== RECORD SET ==

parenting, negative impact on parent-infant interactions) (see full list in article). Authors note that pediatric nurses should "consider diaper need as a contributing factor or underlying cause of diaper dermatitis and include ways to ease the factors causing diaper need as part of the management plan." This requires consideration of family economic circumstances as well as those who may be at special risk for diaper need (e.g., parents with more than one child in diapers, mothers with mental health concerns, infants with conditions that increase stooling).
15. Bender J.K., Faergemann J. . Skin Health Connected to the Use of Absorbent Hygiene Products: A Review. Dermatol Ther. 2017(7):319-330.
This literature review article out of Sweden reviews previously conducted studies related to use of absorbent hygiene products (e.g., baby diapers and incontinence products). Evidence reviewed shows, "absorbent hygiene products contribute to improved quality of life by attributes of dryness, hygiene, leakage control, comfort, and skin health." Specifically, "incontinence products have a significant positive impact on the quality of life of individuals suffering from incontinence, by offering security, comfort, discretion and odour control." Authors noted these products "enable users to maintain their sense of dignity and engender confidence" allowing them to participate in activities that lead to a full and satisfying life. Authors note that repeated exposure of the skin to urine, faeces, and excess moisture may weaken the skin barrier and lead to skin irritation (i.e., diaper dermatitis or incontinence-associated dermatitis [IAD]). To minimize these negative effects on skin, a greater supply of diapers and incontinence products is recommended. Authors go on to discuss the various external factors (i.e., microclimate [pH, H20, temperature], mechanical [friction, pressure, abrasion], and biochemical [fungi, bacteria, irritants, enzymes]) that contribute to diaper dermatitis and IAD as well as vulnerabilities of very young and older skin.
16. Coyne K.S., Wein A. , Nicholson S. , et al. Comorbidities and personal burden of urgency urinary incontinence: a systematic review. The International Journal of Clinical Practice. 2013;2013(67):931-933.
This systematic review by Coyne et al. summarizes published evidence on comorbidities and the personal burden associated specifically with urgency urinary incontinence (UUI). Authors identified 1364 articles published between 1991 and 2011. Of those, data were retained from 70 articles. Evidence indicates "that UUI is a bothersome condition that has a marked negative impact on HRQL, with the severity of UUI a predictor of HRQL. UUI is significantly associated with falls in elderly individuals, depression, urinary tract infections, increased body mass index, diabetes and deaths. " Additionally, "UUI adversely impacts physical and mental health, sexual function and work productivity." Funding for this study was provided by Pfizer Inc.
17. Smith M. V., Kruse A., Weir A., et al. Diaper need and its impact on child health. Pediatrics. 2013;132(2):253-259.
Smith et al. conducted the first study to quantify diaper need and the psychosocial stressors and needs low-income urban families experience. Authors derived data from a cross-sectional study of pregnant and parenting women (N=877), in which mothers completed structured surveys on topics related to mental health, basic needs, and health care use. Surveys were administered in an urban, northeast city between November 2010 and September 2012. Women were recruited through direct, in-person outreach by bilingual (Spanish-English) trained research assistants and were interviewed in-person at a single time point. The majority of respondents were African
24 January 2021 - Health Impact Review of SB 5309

===

### PROBLEM TO WORK ON
A complete, exact copy of the records is what is needed.

### RESULT
parenting, negative impact on parent-infant interactions) (see full list in article). Authors note that pediatric nurses should "consider diaper need as a contributing factor or underlying cause of diaper dermatitis and include ways to ease the factors causing diaper need as part of the management plan." This requires consideration of family economic circumstances as well as those who may be at special risk for diaper need (e.g., parents with more than one child in diapers, mothers with mental health concerns, infants with conditions that increase stooling).
15. Bender J.K., Faergemann J. . Skin Health Connected to the Use of Absorbent Hygiene Products: A Review. Dermatol Ther. 2017(7):319-330.
This literature review article out of Sweden reviews previously conducted studies related to use of absorbent hygiene products (e.g., baby diapers and incontinence products). Evidence reviewed shows, "absorbent hygiene products contribute to improved quality of life by attributes of dryness, hygiene, leakage control, comfort, and skin health." Specifically, "incontinence products have a significant positive impact on the quality of life of individuals suffering from incontinence, by offering security, comfort, discretion and odour control." Authors noted these products "enable users to maintain their sense of dignity and engender confidence" allowing them to participate in activities that lead to a full and satisfying life. Authors note that repeated exposure of the skin to urine, faeces, and excess moisture may weaken the skin barrier and lead to skin irritation (i.e., diaper dermatitis or incontinence-associated dermatitis [IAD]). To minimize these negative effects on skin, a greater supply of diapers and incontinence products is recommended. Authors go on to discuss the various external factors (i.e., microclimate [pH, H20, temperature], mechanical [friction, pressure, abrasion], and biochemical [fungi, bacteria, irritants, enzymes]) that contribute to diaper dermatitis and IAD as well as vulnerabilities of very young and older skin.
16. Coyne K.S., Wein A. , Nicholson S. , et al. Comorbidities and personal burden of urgency urinary incontinence: a systematic review. The International Journal of Clinical Practice. 2013;2013(67):931-933.
This systematic review by Coyne et al. summarizes published evidence on comorbidities and the personal burden associated specifically with urgency urinary incontinence (UUI). Authors identified 1364 articles published between 1991 and 2011. Of those, data were retained from 70 articles. Evidence indicates "that UUI is a bothersome condition that has a marked negative impact on HRQL, with the severity of UUI a predictor of HRQL. UUI is significantly associated with falls in elderly individuals, depression, urinary tract infections, increased body mass index, diabetes and deaths. " Additionally, "UUI adversely impacts physical and mental health, sexual function and work productivity." Funding for this study was provided by Pfizer Inc.
17. Smith M. V., Kruse A., Weir A., et al. Diaper need and its impact on child health. Pediatrics. 2013;132(2):253-259.
Smith et al. conducted the first study to quantify diaper need and the psychosocial stressors and needs low-income urban families experience. Authors derived data from a cross-sectional study of pregnant and parenting women (N=877), in which mothers completed structured surveys on topics related to mental health, basic needs, and health care use. Surveys were administered in an urban, northeast city between November 2010 and September 2012. Women were recruited through direct, in-person outreach by bilingual (Spanish-English) trained research assistants and were interviewed in-person at a single time point. The majority of respondents were African
24 January 2021 - Health Impact Review of SB 5309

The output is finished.